Fix JSON injection crash in close reason handling

[Sim-hu]

Summary

• Fix JSON injection in close.ts: The ticketClosed embed is built by serializing to JSON, doing string replacements, then parsing back. User-provided closereason text containing ", \, or other JSON-special characters would break the JSON structure and cause JSON.parse to throw. Fixed by escaping all replacement values with JSON.stringify(...).slice(1, -1) before insertion, which preserves JSON-special character escaping while removing the surrounding quotes.
• Fix forEach(async ...) anti-pattern: Replaced invited.forEach(async ...) in close.ts with a for...of loop so permission overwrites are properly awaited. Also replaced reasons.forEach(async ...) in createTicket.ts with for...of (the callback there wasn't actually async-dependent, but the pattern is misleading and could hide errors).

Test plan

• Set a ticket close reason containing ", \, and other JSON-special characters (e.g.

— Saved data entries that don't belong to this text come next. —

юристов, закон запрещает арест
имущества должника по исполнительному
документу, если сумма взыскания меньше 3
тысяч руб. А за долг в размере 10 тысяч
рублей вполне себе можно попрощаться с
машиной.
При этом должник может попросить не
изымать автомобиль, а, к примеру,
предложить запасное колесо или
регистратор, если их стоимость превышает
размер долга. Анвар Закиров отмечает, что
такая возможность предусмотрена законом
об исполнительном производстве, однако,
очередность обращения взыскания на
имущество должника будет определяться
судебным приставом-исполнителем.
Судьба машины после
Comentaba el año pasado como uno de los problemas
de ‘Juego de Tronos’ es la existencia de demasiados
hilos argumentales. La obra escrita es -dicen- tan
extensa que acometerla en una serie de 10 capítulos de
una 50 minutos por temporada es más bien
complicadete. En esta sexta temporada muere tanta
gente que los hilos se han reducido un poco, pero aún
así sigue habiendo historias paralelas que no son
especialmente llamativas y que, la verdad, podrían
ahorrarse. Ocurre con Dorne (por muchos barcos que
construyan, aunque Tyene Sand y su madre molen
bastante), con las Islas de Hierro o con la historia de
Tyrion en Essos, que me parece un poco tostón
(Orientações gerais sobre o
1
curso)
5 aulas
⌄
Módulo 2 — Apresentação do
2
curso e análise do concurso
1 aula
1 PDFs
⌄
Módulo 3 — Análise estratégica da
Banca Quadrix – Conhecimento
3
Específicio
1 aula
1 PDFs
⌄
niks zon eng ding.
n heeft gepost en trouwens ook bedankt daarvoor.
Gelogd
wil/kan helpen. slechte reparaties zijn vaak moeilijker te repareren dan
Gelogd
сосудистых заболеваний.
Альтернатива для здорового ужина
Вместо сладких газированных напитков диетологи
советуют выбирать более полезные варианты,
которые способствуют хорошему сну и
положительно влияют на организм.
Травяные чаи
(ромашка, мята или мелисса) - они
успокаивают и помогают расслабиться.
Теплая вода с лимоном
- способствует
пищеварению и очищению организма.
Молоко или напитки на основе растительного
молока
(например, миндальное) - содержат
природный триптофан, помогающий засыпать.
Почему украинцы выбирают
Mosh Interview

He said "hello" and typed C:\path\to\file) — verify the bot does not crash and the embed displays correctly
• Set a close reason with newlines — verify they are handled as before
• Set a close reason with normal text — verify no regression
• Close a ticket with multiple invited users — verify all permission overwrites are applied sequentially without errors

[Sayrix]

Thank you for your contribution, do you also have a proof of concept of the bug occurring? Or is this a theoretical fix?

[Sim-hu]

Yeah, it's reproducible. If a user sets a close reason containing a double quote or backslash (e.g. test "reason" here or test\nreason), the resulting string gets embedded directly into the JSON template without escaping. JSON.parse() then throws a SyntaxError and the bot crashes.

Steps to reproduce:

1. Open a ticket
2. Close it with a reason containing " — e.g. He said "no"
3. The close embed fails to send and throws an unhandled JSON parse error

The fix uses JSON.stringify().slice(1, -1) to properly escape special characters before embedding them into the JSON string.